News-A-Rama

Restaurant Massacre in St. Paul; Top-Secret Most-Ambitious-Restaurant-Ever Debuts in Minneapolis—What a Season!

But is there a place for a cheese cart? If you are one of the early diners at Meritage, be sure to tell Desta and Russell what you think about cheese carts, as they are opening with one, but have some anxiety about whether that will put people off. "In five years at Frost I learned that people in St. Paul want value, they want to go home full, preferably with a doggie bag for the next day. But I also learned they really appreciate good cheese more than diners in other cities," Klein told me.

"What I don't know is whether a cheese cart will scare people off as being too formal. But I ordered one, so we're trying it. White linen is another unknown, we're going to start with it, but if it puts people off, we'll go to the plain mahogany tabletop." One thing Klein is not nervous about is the future of downtown St. Paul: "I think all this talk about how downtown St. Paul is a dead zone is just ridiculous," he told me. "You go into Pazzaluna, the St. Paul Grill, Kincaid's—they're jam-packed."

Tim Niver, one of the founders of the Town Talk Diner, also thinks talk of doom in St. Paul is silly: To prove it, he's planning on opening a steak-centered restaurant in the former Pop's space up by Metropolitan State University on the hill overlooking downtown St. Paul. Name? The Strip Club.

Owner Jeff Laux at Porter & Frye, in the soon-to-be luxurious Hotel Ivy
Sean Smuda
Owner Jeff Laux at Porter & Frye, in the soon-to-be luxurious Hotel Ivy

If you are wondering what happened to Niver's last planned spot, the East Lake Pasta Shop, please know that the pasta shop is in the crowded graveyard of restaurant dreams. "Yeah, that was a case of not all the money being there in time, and other people stepping in and scooping up the space," he told me. "But you know, we're trying to keep it freaking positive. It's the same thing with the Strip Club, until it's done it's not done, but how can I not talk about it? In my heart, it's happening."

So, the restaurant in his heart "will have a dark butcher-shop kind of feel to it, and, you know, we're not going to pretend to be Manny's, we're not going to have $40 steaks on the menu, but we will have steaks, and lots of braised meats and down-home foods." Basically, Niver told me, just as the Town Talk took the classic American diner and injected a little fine cuisine into the mix, so will they take the idea of the steakhouse and take the price point down a bit by emphasizing home-cooking comfort foods.
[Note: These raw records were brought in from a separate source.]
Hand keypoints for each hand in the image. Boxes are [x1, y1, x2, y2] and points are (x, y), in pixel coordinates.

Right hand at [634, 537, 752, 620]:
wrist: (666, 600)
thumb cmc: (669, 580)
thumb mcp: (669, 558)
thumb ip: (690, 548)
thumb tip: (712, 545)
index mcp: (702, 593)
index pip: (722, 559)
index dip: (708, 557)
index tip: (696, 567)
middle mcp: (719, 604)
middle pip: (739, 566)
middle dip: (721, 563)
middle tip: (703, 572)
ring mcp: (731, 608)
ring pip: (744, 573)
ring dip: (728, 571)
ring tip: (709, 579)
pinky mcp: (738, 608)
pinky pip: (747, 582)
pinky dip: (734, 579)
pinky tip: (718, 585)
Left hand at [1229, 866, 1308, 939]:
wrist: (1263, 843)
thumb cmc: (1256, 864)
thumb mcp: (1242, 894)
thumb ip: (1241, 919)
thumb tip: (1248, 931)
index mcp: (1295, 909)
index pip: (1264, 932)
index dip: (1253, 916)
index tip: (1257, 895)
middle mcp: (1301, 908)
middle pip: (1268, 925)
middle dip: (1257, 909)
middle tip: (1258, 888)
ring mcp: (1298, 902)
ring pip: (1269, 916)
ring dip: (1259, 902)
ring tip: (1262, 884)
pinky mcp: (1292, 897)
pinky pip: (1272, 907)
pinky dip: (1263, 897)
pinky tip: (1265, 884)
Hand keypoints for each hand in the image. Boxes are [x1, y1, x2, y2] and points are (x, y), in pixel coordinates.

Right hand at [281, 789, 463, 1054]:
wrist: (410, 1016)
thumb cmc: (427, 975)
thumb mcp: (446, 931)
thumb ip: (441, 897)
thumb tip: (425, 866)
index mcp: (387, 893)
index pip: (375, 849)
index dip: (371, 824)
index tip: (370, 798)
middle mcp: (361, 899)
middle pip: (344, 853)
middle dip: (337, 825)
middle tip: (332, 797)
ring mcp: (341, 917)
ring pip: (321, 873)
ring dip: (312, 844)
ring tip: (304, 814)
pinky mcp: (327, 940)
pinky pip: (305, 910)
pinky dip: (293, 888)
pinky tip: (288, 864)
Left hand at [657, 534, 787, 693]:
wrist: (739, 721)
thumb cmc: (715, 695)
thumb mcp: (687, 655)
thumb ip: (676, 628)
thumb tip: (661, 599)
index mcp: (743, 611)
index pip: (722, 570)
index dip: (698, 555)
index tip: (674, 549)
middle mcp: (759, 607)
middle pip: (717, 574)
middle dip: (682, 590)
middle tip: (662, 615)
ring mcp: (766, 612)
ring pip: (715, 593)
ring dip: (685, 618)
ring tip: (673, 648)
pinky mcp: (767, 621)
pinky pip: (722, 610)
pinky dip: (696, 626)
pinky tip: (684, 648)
Niver also has faith in St. Paul, even east St. Paul: "It's a neighborhood in transition, just like people said [the area around the] Town Talk Diner was. It's amazing what you find when you give people a reason to come out of their houses."

If that's not enough remarkable new restaurants for you, I've got one more, one that should be open by the time you read this: Nick and Eddie (1612 Harmon Place, Minneapolis; www.nickandeddie.net).

Now, the reason Nick and Eddie is worth looking forward to is that it is helmed by two local powerhouses: The first is Steve Vranian, an endlessly credentialed California-cuisine chef who moved here 10 years ago after a spell spent running the Singapore branch of the Jeremiah Tower restaurant Stars. I was first thrilled by Vranian's cooking when he was working at the California Café almost 10 years ago, and have been waiting for him to open his own place ever since. Finally, the day is here!

He is opening Nick and Eddie with Jessica Anderson and her husband Doug Anderson—Jessica, the legendary pastry chef who baked at Lucia's for years, and then rocked the whole city with her breads and pastry at the original Bakery on Grand. To the despair of many, Jessica stepped back from baking, and then she and her husband left Bakery on Grand, but it looks like she will be baking in all her glory at Nick and Eddie. (Remember her butterscotch pudding? With its rich, creamy, toffee innocence? I loved that stuff.) Terry Chance, the designer and builder who made the iconic former Au Rebours space in conjunction with Doug Anderson, has done the design here, and reportedly the space is beautiful.

Chef Vranian, who has been dealing with opening delays since June, told me he would rather let his food speak for itself than talk about it, but he did say it will be slightly California (ingredient-driven with deceptively simple preparations) and slightly New York (strongly spiced meats) with some classic French technique (I'm going to read that as duck fat).

"People keep telling us, you have to have a signature dish," Vranian told me. "You know what? Your customer decides what your signature dish is, five years down the line, not you." Nick and Eddie will open as dinner-only, then expand to serving lunch and brunch, and, if customers demand it, even late-night food. Do you feel a desire to hang out at Loring Park again? The general goal of Nick and Eddie is to bring a sense of community back to Loring Park, which many people feel was lost once the old Loring Café closed. Is the old rock, rebel, and creative-job community out there, waiting for something to come back? We'll see.

If there's one thing this month has taught me, it's that this restaurant community we live in is, above all, surprising. Surprising like lightning!